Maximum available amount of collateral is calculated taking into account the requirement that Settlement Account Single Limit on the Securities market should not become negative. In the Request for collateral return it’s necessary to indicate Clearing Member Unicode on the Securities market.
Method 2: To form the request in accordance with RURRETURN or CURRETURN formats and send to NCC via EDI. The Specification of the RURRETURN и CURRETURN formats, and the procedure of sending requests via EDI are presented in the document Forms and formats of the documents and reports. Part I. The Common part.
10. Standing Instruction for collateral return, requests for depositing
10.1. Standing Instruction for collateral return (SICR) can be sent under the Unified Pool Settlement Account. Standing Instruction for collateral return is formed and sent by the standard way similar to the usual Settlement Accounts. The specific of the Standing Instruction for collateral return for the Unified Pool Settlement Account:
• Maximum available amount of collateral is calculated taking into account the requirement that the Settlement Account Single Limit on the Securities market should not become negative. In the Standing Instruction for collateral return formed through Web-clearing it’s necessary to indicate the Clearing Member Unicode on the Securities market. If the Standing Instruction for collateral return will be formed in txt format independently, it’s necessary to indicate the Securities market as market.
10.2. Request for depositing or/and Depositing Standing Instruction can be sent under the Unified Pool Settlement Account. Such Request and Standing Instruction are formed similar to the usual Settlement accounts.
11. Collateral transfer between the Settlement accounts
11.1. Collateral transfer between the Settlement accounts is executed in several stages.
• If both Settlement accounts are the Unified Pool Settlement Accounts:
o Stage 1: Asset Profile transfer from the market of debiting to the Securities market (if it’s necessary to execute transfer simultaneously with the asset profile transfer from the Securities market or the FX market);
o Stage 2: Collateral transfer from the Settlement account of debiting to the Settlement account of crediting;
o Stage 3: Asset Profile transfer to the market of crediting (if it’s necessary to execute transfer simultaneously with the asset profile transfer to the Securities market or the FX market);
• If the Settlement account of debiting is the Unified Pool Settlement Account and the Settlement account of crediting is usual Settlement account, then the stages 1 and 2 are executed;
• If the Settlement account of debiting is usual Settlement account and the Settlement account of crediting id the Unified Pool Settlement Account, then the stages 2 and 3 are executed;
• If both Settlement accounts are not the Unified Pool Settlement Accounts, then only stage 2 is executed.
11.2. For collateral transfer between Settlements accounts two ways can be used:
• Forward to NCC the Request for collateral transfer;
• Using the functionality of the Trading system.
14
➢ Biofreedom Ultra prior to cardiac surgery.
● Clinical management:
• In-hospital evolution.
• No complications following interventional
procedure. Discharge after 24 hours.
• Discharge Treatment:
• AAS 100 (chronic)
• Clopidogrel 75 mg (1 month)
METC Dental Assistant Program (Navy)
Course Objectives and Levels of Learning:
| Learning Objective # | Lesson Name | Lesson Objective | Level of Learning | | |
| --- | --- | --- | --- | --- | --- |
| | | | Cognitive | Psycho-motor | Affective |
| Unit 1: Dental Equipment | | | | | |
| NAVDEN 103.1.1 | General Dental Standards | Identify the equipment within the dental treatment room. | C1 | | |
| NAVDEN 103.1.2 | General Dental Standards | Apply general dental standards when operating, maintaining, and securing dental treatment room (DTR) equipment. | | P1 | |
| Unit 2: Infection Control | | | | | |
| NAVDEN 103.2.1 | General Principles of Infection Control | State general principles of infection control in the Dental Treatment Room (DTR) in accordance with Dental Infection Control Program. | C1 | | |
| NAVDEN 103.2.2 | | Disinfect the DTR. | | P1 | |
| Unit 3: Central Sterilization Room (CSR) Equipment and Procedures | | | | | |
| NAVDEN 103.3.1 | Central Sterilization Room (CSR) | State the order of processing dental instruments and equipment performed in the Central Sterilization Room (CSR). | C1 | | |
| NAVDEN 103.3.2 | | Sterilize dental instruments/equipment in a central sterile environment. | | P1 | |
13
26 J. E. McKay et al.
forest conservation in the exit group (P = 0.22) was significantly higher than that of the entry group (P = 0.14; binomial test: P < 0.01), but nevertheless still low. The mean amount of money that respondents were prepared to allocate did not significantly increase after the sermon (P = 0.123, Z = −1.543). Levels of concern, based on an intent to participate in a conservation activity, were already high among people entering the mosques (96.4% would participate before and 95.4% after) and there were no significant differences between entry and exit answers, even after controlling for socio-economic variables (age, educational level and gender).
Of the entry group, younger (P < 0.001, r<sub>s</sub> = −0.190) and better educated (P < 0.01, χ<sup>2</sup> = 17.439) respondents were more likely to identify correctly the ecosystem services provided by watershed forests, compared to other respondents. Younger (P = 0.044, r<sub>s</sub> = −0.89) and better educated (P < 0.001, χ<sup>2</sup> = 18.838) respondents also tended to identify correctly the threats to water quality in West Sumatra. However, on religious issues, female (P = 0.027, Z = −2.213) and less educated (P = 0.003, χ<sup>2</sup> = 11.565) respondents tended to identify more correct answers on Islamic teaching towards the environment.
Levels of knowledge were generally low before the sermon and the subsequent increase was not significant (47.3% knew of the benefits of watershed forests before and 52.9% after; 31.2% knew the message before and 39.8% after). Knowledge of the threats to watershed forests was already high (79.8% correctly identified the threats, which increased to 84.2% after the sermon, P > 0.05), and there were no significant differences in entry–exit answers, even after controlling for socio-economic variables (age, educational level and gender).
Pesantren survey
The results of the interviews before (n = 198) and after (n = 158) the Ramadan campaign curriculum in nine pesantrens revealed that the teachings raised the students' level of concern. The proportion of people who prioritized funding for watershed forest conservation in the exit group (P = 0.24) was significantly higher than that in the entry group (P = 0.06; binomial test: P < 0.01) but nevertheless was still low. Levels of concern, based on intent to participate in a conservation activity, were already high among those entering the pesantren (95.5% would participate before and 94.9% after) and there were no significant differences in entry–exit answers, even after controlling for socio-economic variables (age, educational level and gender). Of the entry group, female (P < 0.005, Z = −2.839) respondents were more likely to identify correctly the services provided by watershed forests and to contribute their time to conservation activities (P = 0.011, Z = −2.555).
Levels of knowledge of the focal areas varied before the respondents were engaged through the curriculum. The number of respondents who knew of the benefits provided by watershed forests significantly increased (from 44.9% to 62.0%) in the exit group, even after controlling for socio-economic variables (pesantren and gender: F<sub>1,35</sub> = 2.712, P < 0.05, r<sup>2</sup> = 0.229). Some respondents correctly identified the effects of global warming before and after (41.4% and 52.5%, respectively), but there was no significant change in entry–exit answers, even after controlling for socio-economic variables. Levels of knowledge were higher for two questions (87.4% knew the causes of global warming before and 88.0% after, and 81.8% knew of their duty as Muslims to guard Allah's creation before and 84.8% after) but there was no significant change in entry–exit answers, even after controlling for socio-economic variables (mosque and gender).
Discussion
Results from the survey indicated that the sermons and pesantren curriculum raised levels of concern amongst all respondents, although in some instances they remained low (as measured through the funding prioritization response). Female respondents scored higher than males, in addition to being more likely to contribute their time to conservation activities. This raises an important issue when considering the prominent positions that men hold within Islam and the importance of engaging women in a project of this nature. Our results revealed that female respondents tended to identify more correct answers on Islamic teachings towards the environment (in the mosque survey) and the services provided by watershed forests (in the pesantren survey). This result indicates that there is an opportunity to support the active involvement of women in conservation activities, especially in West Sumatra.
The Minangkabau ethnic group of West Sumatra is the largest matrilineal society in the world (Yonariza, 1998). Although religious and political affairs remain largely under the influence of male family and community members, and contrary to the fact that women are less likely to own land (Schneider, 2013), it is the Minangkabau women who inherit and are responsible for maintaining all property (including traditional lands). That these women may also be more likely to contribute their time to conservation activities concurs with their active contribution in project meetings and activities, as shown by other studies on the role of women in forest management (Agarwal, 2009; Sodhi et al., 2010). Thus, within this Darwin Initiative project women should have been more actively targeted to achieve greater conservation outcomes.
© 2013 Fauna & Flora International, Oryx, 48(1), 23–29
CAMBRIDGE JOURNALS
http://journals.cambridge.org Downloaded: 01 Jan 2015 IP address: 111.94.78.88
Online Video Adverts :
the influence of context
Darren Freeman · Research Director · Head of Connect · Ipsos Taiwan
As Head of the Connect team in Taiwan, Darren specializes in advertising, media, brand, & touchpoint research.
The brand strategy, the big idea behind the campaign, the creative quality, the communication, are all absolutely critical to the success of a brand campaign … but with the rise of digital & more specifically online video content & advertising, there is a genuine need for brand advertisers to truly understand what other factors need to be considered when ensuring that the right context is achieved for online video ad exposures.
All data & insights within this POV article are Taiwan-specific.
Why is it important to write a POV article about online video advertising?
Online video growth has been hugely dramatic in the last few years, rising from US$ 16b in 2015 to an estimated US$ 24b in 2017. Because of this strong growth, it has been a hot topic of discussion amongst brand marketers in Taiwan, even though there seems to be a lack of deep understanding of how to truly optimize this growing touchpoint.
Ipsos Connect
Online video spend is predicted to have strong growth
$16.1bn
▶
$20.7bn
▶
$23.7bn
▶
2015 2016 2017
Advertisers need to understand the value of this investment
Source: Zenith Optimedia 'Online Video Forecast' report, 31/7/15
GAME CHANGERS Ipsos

━━━━━━━━

• **Directions for this task**
Give back the records above exactly, limited to the lines between the one holding "26 J. E. McKay et al." and the one holding "forest conservation in the exit group (P = 0.22)", inclusive.

• **Your response**
26 J. E. McKay et al.
forest conservation in the exit group (P = 0.22) was significantly higher than that of the entry group (P = 0.14; binomial test: P < 0.01), but nevertheless still low. The mean amount of money that respondents were prepared to allocate did not significantly increase after the sermon (P = 0.123, Z = −1.543). Levels of concern, based on an intent to participate in a conservation activity, were already high among people entering the mosques (96.4% would participate before and 95.4% after) and there were no significant differences between entry and exit answers, even after controlling for socio-economic variables (age, educational level and gender).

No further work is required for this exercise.